Graham has also shared the official video for Heavy’s “Said Something.”
On “Said Something,” specifically, he said,
“Losing someone is particularly strange because in life, we get used to things being temporary. We know we can never step in the same river twice, but this is assuming there will always be a river. When the river runs dry, it’s quite a shock, and given how often we were used to stepping in it, we find ourselves asking: where the fuck is my river?
Sometimes, these things happen because of an unknowable number of circumstances: Anyone who’s ever been in a car accident will know about having the thought of ‘if I had just left home 3 seconds later…’ or ‘if that woman driving had checked her blindspot…’ or ‘if that guy in the truck had pulled over sooner.’ Sometimes things happen and the reasons are too complicated for any one of them to the be sole reason for the thing that happened.
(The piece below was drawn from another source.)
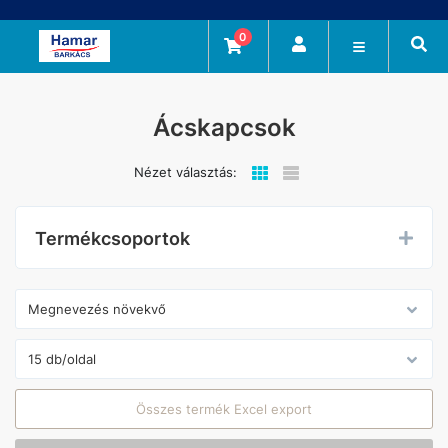
0
Ácskapcsok
Nézet választás:
Termékcsoportok
Összes termék Excel export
But then again, what if one of them was? What if one of them actually was and you could never actually know for sure? What if one of those things was something you did, unknowingly, absent-mindedly, that set off a chain of events that would ultimately end in tragedy? You will never know, but of course that means you’ll never be sure either.
Suicide is difficult because it blames both everyone and no one. The person who dies is both perpetrator and victim. It absolves everyone and yet also condemns them. You are both at fault and totally powerless at the same time, waving between the two feelings like a metronome. When I lost a young family member to suicide, many of us were completely dumbfounded as to why this person would choose to end their life. What made things worse was how they left no explanation, leaving us to try and piece together whatever their reasoning was, an endless circle with no real answers.
Time moves on and to some extent; our family’s been able to find some sense of closure. We accept how we’re powerless against the past and keep moving, for better or for worse, it’s all we can do.”